It was a very moving experience to see people and meet people at meet-and-greets that were basically like, ‘I never thought you’d tour again,’ and hearing their stories and what the songs meant to them, so very quickly, [The Masked Singer] went from a job to this challenge of, ‘I have to do a good job.’ People know it’s me every week, so now the pressure is on.
It became quite a career-defining experience for me because I didn’t know if I could do it.
Before you were unmasked, you mentioned that even though performing in front of thousands can be comforting, it can also be quite isolating. What about The Masked Singer experience helped you reconnect with yourself and your love of performing?
I think [The Masked Singer] strips away all of the comfort blankets that you have as a performer. You don’t have your own persona. Normally when you’re doing your own show, all of the audience is there just to see you, so you feel like you have everyone on your side to begin with.
Even just little hand gestures or the way I would normally stand, there is a certain confidence in years and years of stage presence, and I couldn’t use any of that because I was inside this disguise, so all I had was sound.
All I had was just my ability to make sound and trust that everything that was happening behind me was working. I couldn’t really see, I could barely move, and so it just takes you back to those early memories that I have of learning to sing and being in singing lessons – taking care of the voice, thinking about pitch, thinking about the real basics.
Performing inside the mask provides a unique opportunity for the audience to detach the artist from the art, and let your voice be the centre of the performance. What do you think it is about the power of the voice that resonates so deeply with people?
If I think about instruments, often the voice is compared to the violin. It’s a stringed instrument, and the voice feels a little bit like a stringed instrument in that it’s these two pieces of very thin skin, but they vibrate. Vibration is a frequency and frequency carries with it this idea of emotion.
I think we can tell someone’s mood from the tone of their voice when they’re speaking. I don’t like to give myself a compliment, but I know that I am an emotional person, and I think that my emotional state comes through when I sing.
I think that there are certain people in the world that we are drawn to their voices because I think we relate, and we can feel [their emotion.] When I listen to Adele singing a song like When We Were Young, it’s not just the lyrics she’s singing, but there’s a cry and her voice.

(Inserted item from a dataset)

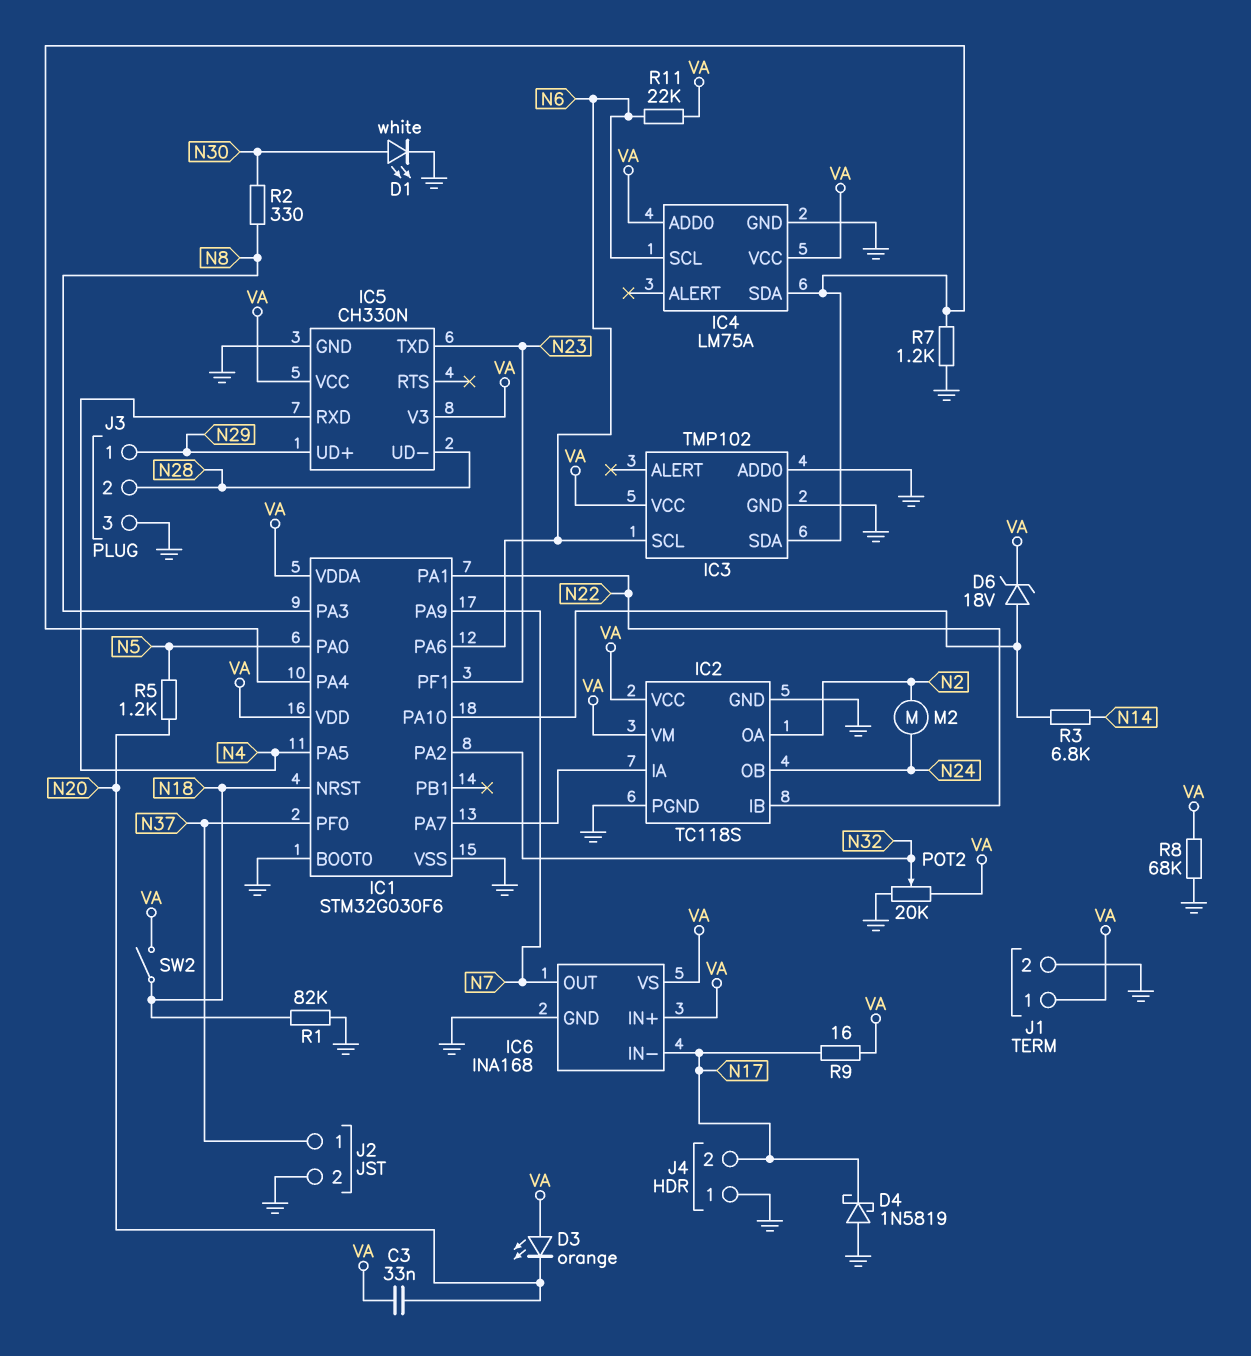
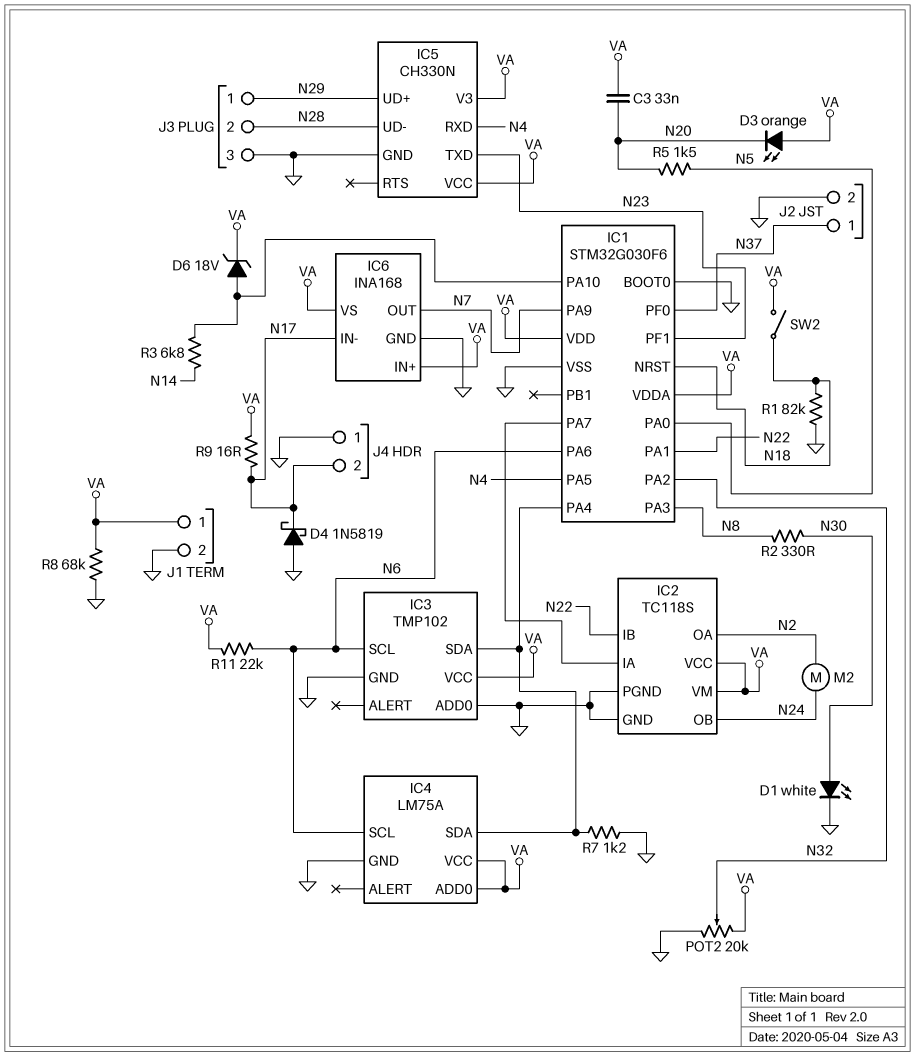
R5: 1.2k (N5, N20) -> 1.5k (N5, N20)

That’s what is so unique about a show like The Masked Singer because you either relate emotionally to that person’s voice or you just don’t, and that’s fine too. When it’s someone’s voice that’s really magical to us, it’s exciting because we [think,] ‘That voice has moved me in the way that it has impacted my memories.’ That’s what’s magical about this concept of a secret voice.
How did you decide on the Grim Reaper as your mask? Did you experience any unique challenges performing in such an elaborate costume?
I did ask to choose my costume, and I had approval over the costume, but the first one they presented to me I just loved. I just thought [Grim Reaper] was really cool and I was just grateful that I didn’t look like a ball!
I wanted to look slightly human-like, and obviously, [The Masked Singer costume designer] Tim Chappel is just a genius, so I was very grateful that [Grim Reaper] was sort of rock ‘n’ roll and that it threw people off the scent a little bit, because I’m a romantic at heart, and this costume was sort of scary. If you really thought about it, I was a goth when I was younger and I was into vampires, so he was very clever in giving people that clue.
It was incredibly difficult to perform in because it involved a harness that strapped around my chest that was shaped like a V that held this massive head above me to make me almost 12 feet tall, and my arms threaded through so that they were up [above my head], which meant my lungs were always lifted, so I had to become accustomed to singing with an elevated chest.
There were lots of things that I think I was very lucky for. It was very breezy in there and I could move my head around a lot, but it was a challenge. It was very hot, and terrifying. Probably not good for the children’s vote I imagine!